* **Gegeven tekst**
4 Verzoeningsleer (subjectief) 4 Verzoeningsleer (subjectief)

Inleiding
De aanhangers van de subjectieve verzoeningsleer wijzen op de indruk die Jezus’ lijden en sterven maakt op mensen, waardoor zij veranderen. Dat is het grote verschil met de aanhangers van de objectieve verzoeningsleer. Daarin gaat het om wat Jezus’ lijden en sterven voor God betekent. Het verschil met de dramatische verzoeningsleer is ook duidelijk. Daarin gaat het erom, dat de dood van Christus als een losprijs geldt, betaald aan de duivel, die nu geen recht meer op de mensheid heeft.

Abaelardus
Petrus Abaelardus (1079-1142 n.Chr.) geldt als de bedenker van de subjectieve verzoeningsleer1. Hij brengt die naar voren in zijn commentaar op de Romeinenbrief, ihb Rom 3: 25v. De spits van wat Abealardus wil zeggen is, dat de mens in harmonie met God kan leven als hij zich verandert. Maar die verandering komt niet vanzelf. Die wordt van buiten de mens, door God zelf, in gang gezet. Door zijn liefde voor mensen te laten zien, wil Hij bereiken dat de mensen Hem gaan liefhebben.

Hoe heeft God dan zijn liefde betoond?

  1. Allereerst door in Jezus mens met de mensen te worden (incarnatie).
  2. Vervolgens roept Jezus in zijn prediking op om God lief te hebben. (Mattheüs 25:31-40; Marcus 10:17-22 en Johannes 8:12)
  3. Ook het lijden en sterven van Jezus bevat deze boodschap: het is het ultieme voorbeeld dat bij mensen de wederliefde wil opwekken.

Hoe komt verzoening dan tot stand?

  1. Door geloof dat Jezus inderdaad de mensgeworden Zoon van God is.
  2. Door hem als voorbeeld na te volgen.
  3. Door genade, want ook een bekeerd mens zal het niet lukken God op volmaakte wijze lief te hebben en te dienen. Het werk van Christus weegt op tegen de zonde van wie gelooft en probeert hem te volgen.

In het kort:
De mens wordt gedreven door een verkeerde, zondige intentie. Hij moet een nieuwe bezieling krijgen. Dat gebeurt als hij onder de indruk komt van Gods liefde. God is het die inkeer, berouw en innerlijke verandering bewerkt.

Overeenkomsten Abaelardus en Anselmus
Beiden proberen het thema van de verzoening rationeel te doorgronden.  Ze geloven dat God, de Schepper van al wat is, het kwaad in de wereld – dat Hij niet geschapen heeft - zal overwinnen. Maar Christus is niet gekomen om de mens te bevrijden uit de macht van de duivel. Daar zal God op een andere manier mee afrekenen. Ze wijzen dan ook de dramatische verzoeningsleer af. Ze menen ook dat verzoening niet tot stand komt door het vergieten van onschuldig bloed. Ze vinden Jezus het voorbeeld bij uitstek, gelovigen moeten proberen hem na te volgen. Allebei zien ze dat God gedreven wordt door een combinatie van gerechtigheid en liefde2.

* **Schriftelijke opdracht A**
Vat de tekst over de subjectieve verzoeningsleer alstublieft samen in twee zinnen.
* **Schriftelijke opdracht B**
Schrijf een stuk van de tekst over de subjectieve verzoeningsleer letterlijk over. Begin bij de woorden "Hoe heeft God" en stop na "dan tot stand?".

* **Aangeleverde rijen**
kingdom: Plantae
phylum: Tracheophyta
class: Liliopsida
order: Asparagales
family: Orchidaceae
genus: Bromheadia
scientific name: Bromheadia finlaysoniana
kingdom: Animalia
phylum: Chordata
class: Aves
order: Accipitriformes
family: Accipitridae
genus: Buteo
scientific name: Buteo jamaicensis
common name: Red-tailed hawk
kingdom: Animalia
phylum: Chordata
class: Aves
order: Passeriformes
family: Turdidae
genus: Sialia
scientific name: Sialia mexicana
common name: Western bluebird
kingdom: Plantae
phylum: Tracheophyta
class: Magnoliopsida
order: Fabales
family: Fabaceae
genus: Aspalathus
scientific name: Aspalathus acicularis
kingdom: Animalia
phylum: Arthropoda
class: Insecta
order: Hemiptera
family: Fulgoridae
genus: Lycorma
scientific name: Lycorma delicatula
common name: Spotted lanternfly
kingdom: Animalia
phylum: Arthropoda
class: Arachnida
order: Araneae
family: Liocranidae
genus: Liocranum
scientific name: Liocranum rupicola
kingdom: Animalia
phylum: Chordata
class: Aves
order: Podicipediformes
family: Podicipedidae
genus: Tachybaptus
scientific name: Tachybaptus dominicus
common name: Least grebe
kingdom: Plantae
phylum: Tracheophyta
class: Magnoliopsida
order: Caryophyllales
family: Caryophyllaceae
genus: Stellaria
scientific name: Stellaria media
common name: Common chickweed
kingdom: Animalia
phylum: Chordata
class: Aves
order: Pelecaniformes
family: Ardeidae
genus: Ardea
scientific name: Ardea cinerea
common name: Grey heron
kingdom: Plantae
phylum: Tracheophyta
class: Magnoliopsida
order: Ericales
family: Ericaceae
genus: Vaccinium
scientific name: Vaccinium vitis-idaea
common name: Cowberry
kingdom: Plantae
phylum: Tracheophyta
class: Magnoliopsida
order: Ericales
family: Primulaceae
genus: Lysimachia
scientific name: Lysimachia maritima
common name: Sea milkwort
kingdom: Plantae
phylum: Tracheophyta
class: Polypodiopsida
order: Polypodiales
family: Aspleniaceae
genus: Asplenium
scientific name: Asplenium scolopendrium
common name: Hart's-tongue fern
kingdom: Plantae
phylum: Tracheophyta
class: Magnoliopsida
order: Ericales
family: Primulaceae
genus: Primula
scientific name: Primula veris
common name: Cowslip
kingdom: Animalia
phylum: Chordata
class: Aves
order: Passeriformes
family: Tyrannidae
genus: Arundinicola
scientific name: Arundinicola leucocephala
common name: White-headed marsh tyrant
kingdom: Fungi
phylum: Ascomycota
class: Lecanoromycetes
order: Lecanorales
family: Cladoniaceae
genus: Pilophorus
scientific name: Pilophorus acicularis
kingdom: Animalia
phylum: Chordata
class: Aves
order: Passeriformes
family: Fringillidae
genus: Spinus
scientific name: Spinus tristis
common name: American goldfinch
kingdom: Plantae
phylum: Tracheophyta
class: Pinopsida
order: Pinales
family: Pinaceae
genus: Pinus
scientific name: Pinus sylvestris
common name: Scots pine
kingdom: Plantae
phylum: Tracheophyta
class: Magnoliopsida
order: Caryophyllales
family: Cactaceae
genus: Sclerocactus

* **Volledige uitvoer A**
Volgens de subjectieve verzoeningsleer, die als bedenksel van Petrus Abaelardus geldt, gaat het om de indruk die Jezus' lijden en sterven maakt op mensen, waardoor zij veranderen. God zet die verandering zelf in gang door zijn liefde te laten zien, zodat mensen Hem gaan liefhebben, en verzoening komt tot stand door geloof, door Jezus als voorbeeld na te volgen en door genade.

* **Volledige uitvoer B**
Hoe heeft God dan zijn liefde betoond?

  1. Allereerst door in Jezus mens met de mensen te worden (incarnatie).
  2. Vervolgens roept Jezus in zijn prediking op om God lief te hebben. (Mattheüs 25:31-40; Marcus 10:17-22 en Johannes 8:12)
  3. Ook het lijden en sterven van Jezus bevat deze boodschap: het is het ultieme voorbeeld dat bij mensen de wederliefde wil opwekken.

Hoe komt verzoening dan tot stand?